Les faits se sont déroulés le 10 avril dernier. Une équipe de sécurité de quatre agents pénitentiaires intervient ce vendredi-là au CHU de Caen (Calvados) pour récupérer une détenue de la prison d’Ifs qui devait y subir une intervention chirurgicale non urgente. Or, à leur arrivée, les agents trouvent la chambre carcérale, une chambre hospitalière spécialement aménagée pour les détenus… vide. La détenue, raconte le syndicat FO Justice, est en fait à ce moment-là allongée sur un brancard… aux urgences, en attente.
Elle est finalement admise au bloc opératoire pour l’opération à l’origine de son hospitalisation. Pendant ce temps, les agents patientent dans un bureau à proximité, dans l’attente de son retour en chambre sécurisée. Mais, vers 22h30, alors qu’elle n’est pas encore opérée, la situation bascule.
La patiente, décrite comme « agitée, désorientée et dangereuse », s’échappe, entièrement nue, du bloc opératoire avant d’avoir été anesthésiée. Le syndicat FO Justice salue la réactivité des quatre agents qui parviennent de justesse à l’intercepter et à la maîtriser. L’opération est alors ajournée et la détenue est réintégrée en détention.

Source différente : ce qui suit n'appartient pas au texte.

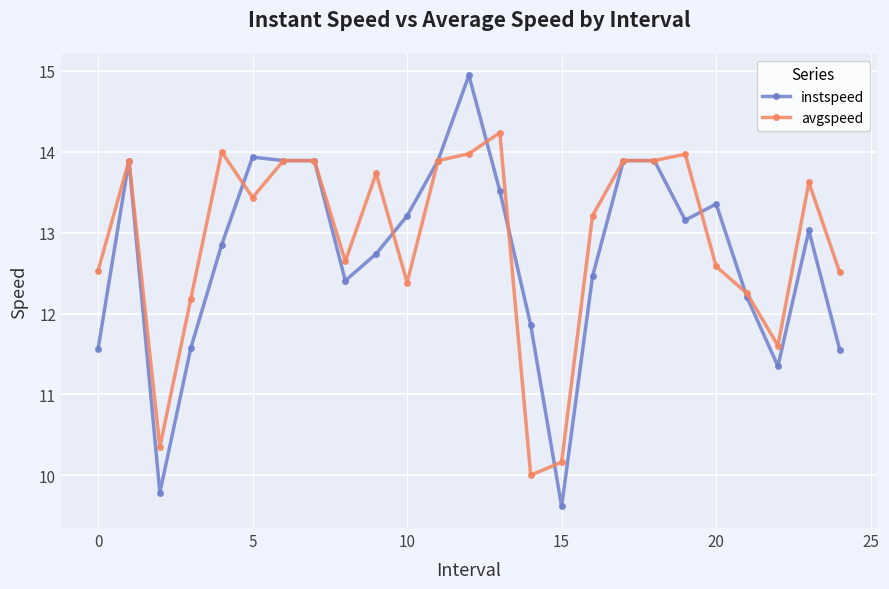

How many categories are shown in the chart?

25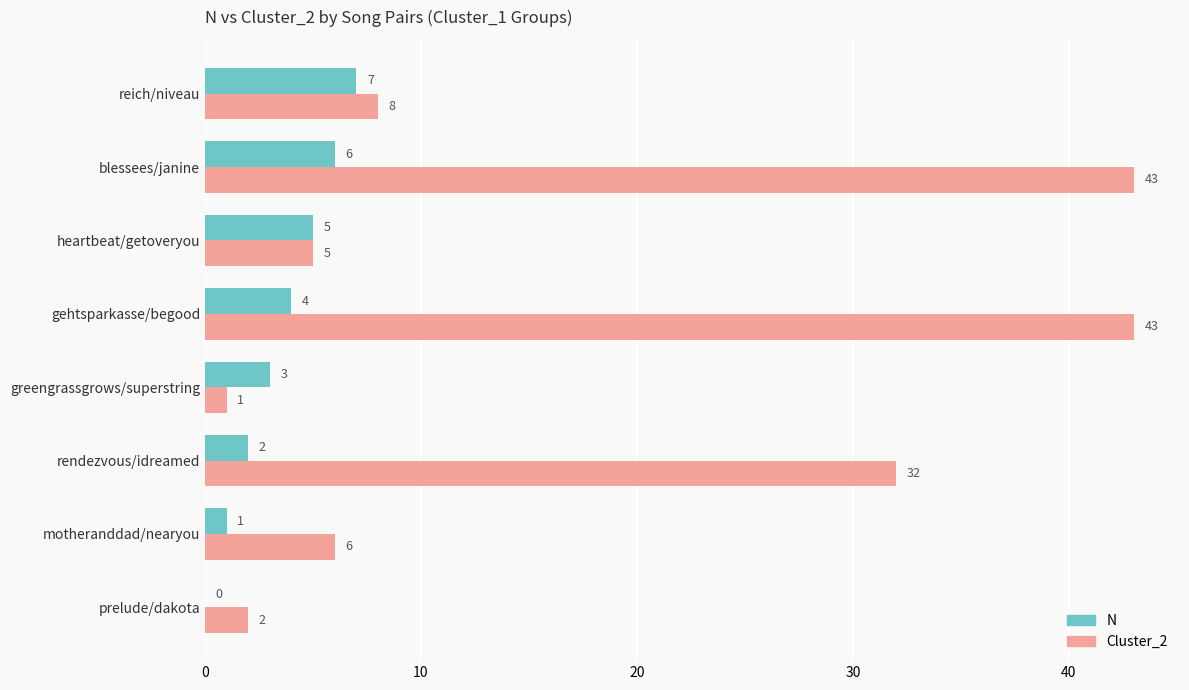

The value of N at blessees/janine is 2. True or false?

False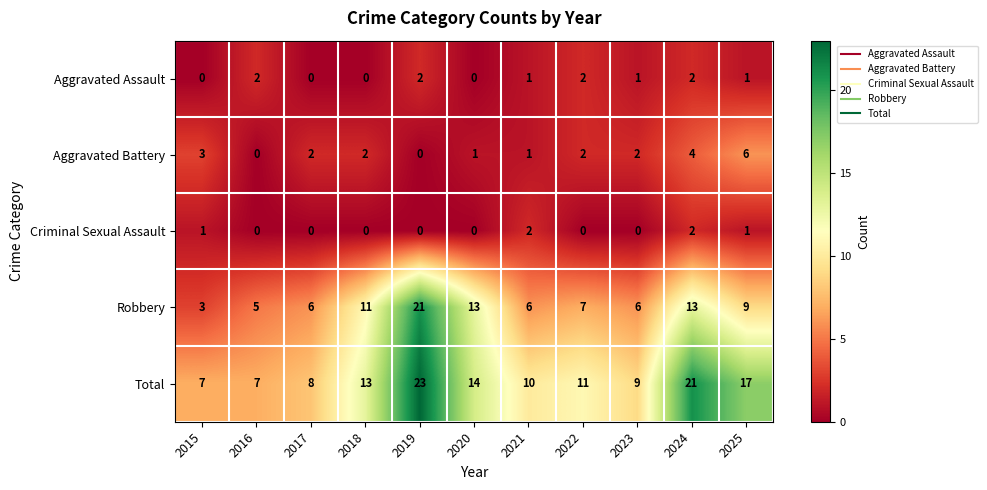

Which category has the highest value across all series?

2019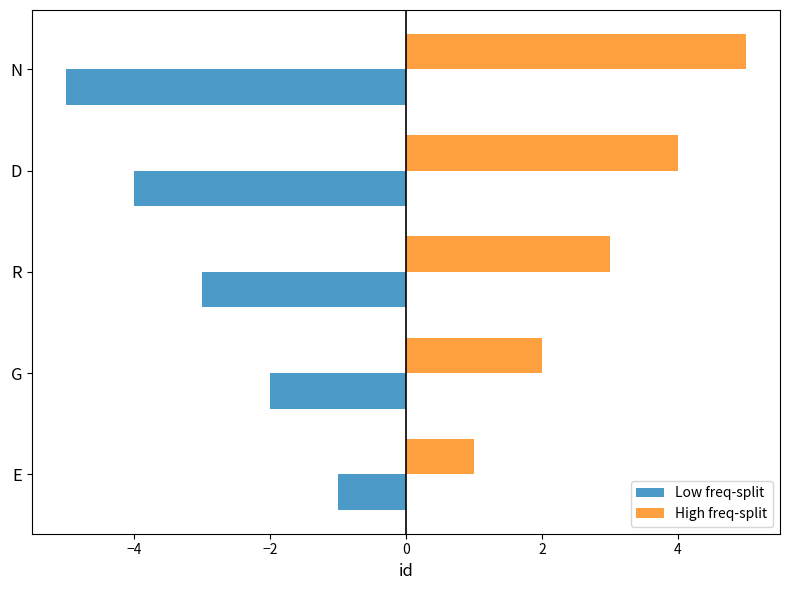

What is the approximate value of High freq-split at N?

5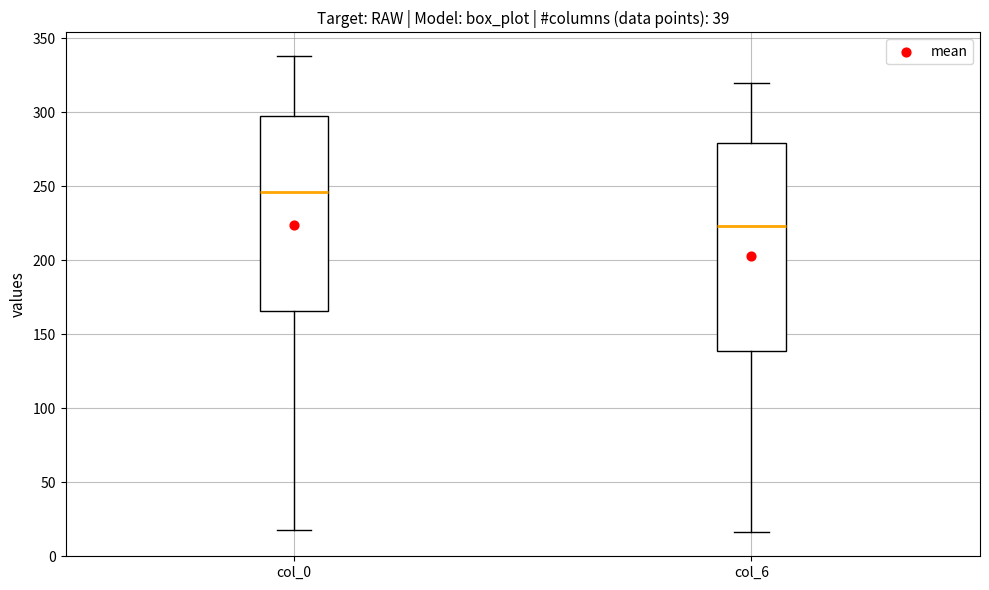

Reading left to right, transcribe this box plot: for each box, give where its median line is, the range the box spans, and where its two whiskers end, as read against the y-axis. The values are not printed on the chart, so give them approximately, as read against the axis.

col_0: median 245, box 165 to 300, whiskers 20 to 340
col_6: median 225, box 140 to 280, whiskers 15 to 320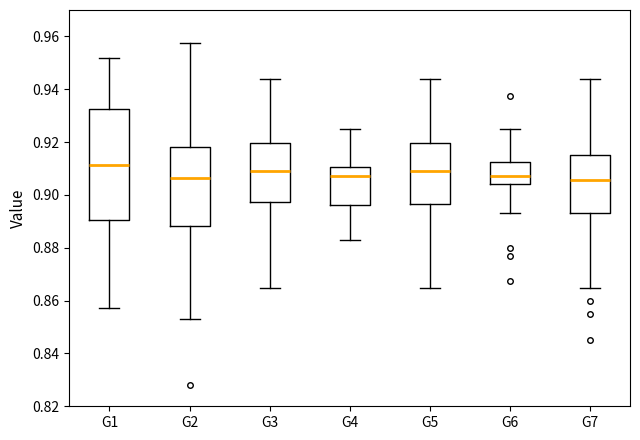

Reading left to right, read every box against the y-axis: the position of its median line, the range the box covers, and the ends of its whiskers. The values are not printed on the chart, so give them approximately, as read against the axis.

G1: median 0.912, box 0.890 to 0.932, whiskers 0.858 to 0.952
G2: median 0.906, box 0.888 to 0.918, whiskers 0.854 to 0.958
G3: median 0.910, box 0.898 to 0.920, whiskers 0.864 to 0.944
G4: median 0.908, box 0.896 to 0.910, whiskers 0.884 to 0.926
G5: median 0.910, box 0.896 to 0.920, whiskers 0.864 to 0.944
G6: median 0.908, box 0.904 to 0.912, whiskers 0.894 to 0.926
G7: median 0.906, box 0.894 to 0.914, whiskers 0.864 to 0.944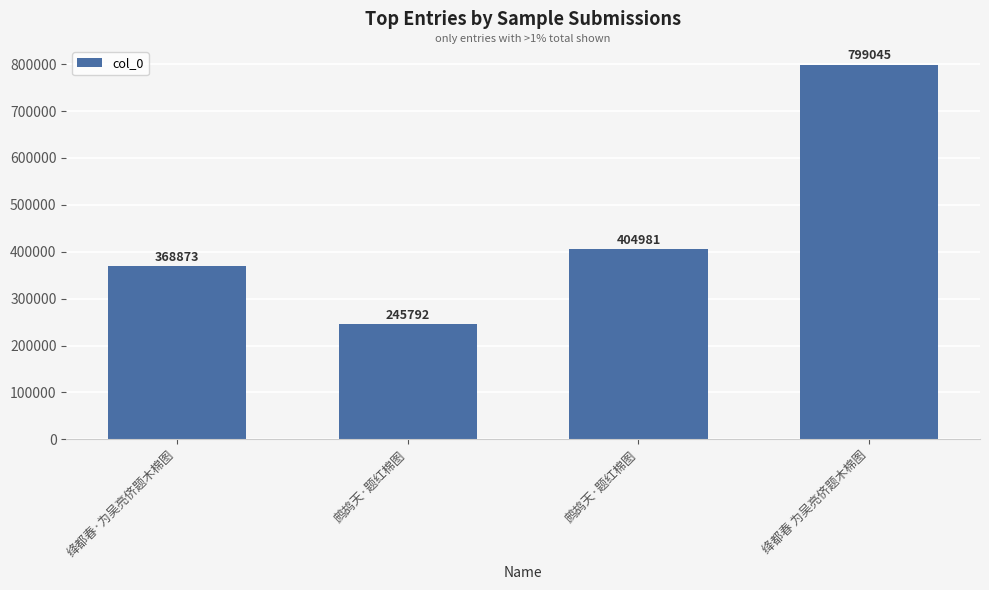

What is the label of the 2nd bar from the left?

鹧鸪天·题红棉图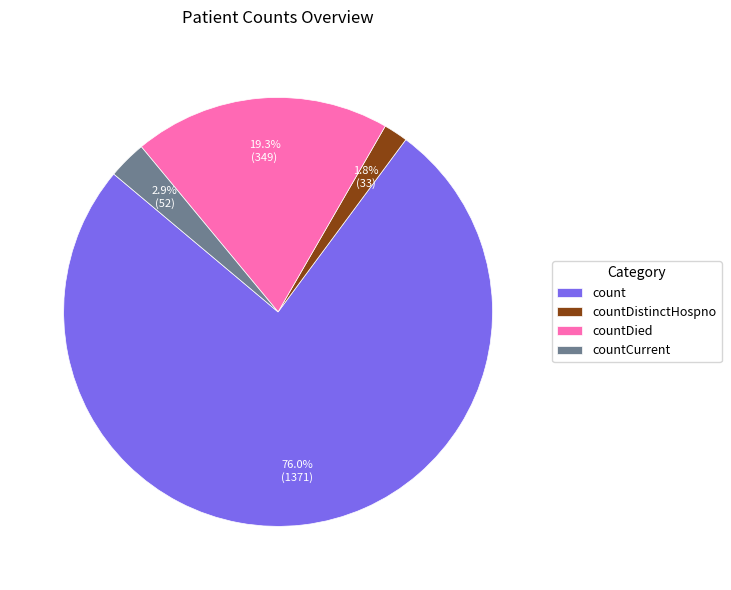

To the nearest percent, what is the combined percentage of countDistinctHospno and count?

78%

De son côté, la direction du CHU tient à rappeler que « la surveillance des détenus ne relève pas de ses missions. Elle incombe aux forces de l’ordre lorsque ces patients sont pris en charge aux urgences, puis à l’administration pénitentiaire en cas d’hospitalisation en chambre sécurisée. Les missions des personnels soignants sont, quant à elles, exclusivement centrées sur la prise en charge des patients. Les enjeux de sécurité relèvent des autorités compétentes et ne peuvent en aucun cas être imputés aux équipes soignantes ».